Generals can die in combat, which reduces the movement potential for that player. Minor generals are available but these fight less well and move more slowly so losing major generals is a blow. Combat leads to losses, either side may permanently lose generals, the loser is also dispersed. All surviving losing units are placed off-map until the beginning of the next turn. A defeat at the start of a turn will be worse than at the end because it restricts the player. Combat is differential based and risky, there is a chance of either side losing except at high differentials and the effects of losing are heavy. These risks may lead to generals facing off with neither daring to attack nor move away and allow the other to move into its position. This seems a fair recreation of period feel although there are probably better and less obvious game strategies.

As might be expected fate cards strongly influence the game. There are only 64 of these with a possible 5 turns of 20 cards each. The pack is shuffled after every turn so some of these cards are not going to turn up. Play goes in rounds per faction with a single card played and then movement. Major campaign cards allow a single general to move 4 points in the card play segment but other cards do not allow movement. They are used for random events or placing control markers, sometimes both. Movement is handling by rolling a D6, if this is above a generalís rating he can move 4, equal gives 3 and below 2. Control is the old Go type of mechanism except with isolation occurring after every turn 20 (cards) there will not be much isolation. The geography of the map allows some big isolation, much of the east can be lost but leads to all of the empty spaces being filled by turn 2 or even 1. The Successor controlled spaces are very fickle and will change allegiance at the beginning of a playerís turn if he has a unit in the box. 2 additional movement points from a 3 strong stack will also remove a Successor marker. Some spaces are independent and are a different matter. Tribe spaces are as hard to subdue as cities yet even ordinary independent spaces require a subjugation attempt to remove them. Independent armies and certain fate cards can cause independent control to spread. There are some serious victory points tied up around independent Greece and it frees up an alternative route to rich Egypt. The presence of the independent markers will tend to reduce the amount of action in this area below historical levels, it is so much easier to slice of parts of other Successor realms.

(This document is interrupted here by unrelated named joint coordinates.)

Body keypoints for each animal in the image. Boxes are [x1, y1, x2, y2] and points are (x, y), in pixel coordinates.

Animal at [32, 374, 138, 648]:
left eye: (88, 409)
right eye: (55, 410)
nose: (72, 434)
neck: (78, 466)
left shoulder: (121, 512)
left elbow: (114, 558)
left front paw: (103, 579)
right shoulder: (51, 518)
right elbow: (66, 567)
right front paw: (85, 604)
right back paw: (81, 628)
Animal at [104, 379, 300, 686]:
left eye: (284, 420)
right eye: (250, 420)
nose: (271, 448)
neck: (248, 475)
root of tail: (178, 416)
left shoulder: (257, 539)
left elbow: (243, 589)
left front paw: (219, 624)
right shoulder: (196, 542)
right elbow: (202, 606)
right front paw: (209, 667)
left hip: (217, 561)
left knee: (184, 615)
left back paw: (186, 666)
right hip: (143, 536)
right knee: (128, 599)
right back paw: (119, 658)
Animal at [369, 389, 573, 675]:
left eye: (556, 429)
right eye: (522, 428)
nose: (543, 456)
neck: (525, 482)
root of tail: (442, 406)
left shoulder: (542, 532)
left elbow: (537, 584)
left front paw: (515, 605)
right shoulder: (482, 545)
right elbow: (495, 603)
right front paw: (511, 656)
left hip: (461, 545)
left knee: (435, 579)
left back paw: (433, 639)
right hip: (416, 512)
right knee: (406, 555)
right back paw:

Victory is a little confusing but pretty swift, many games will not make it to turn 5. We have victory points for controlling areas, hitting a maximum will bring instant victory. This is confused by legitimacy and prestige. Legitimacy is gained by controlling aspects of Alexanderís old Empire, 18 point will guarantee an instant win but is very hard to achieve. This almost requires taking Alexanderís body to Macedon for burial. It starts in Babylon, will not move on turn 1 and will need to fight its way through. If a player is in a position to achieve this he is probably going to win on victory points. Other legitimacy points are gained for not attacking the others (these donít last long) and for control of parts of the royal family. You can only get points for controlling 1 of the 3 possible kings and for marrying 1 of 2 possible heiresses. At the beginning of turn 4 one prince comes of age and another at the start of turn 5. If you control the right pawn at the right time victory and legitimacy are combined for a possible instant win. Prestige is not linked to victory but is used to influence royal army units who will not fight against a player with greater prestige. Often both players will have zero. It would have been less confusing to combine legitimacy and prestige as they are both measures of success.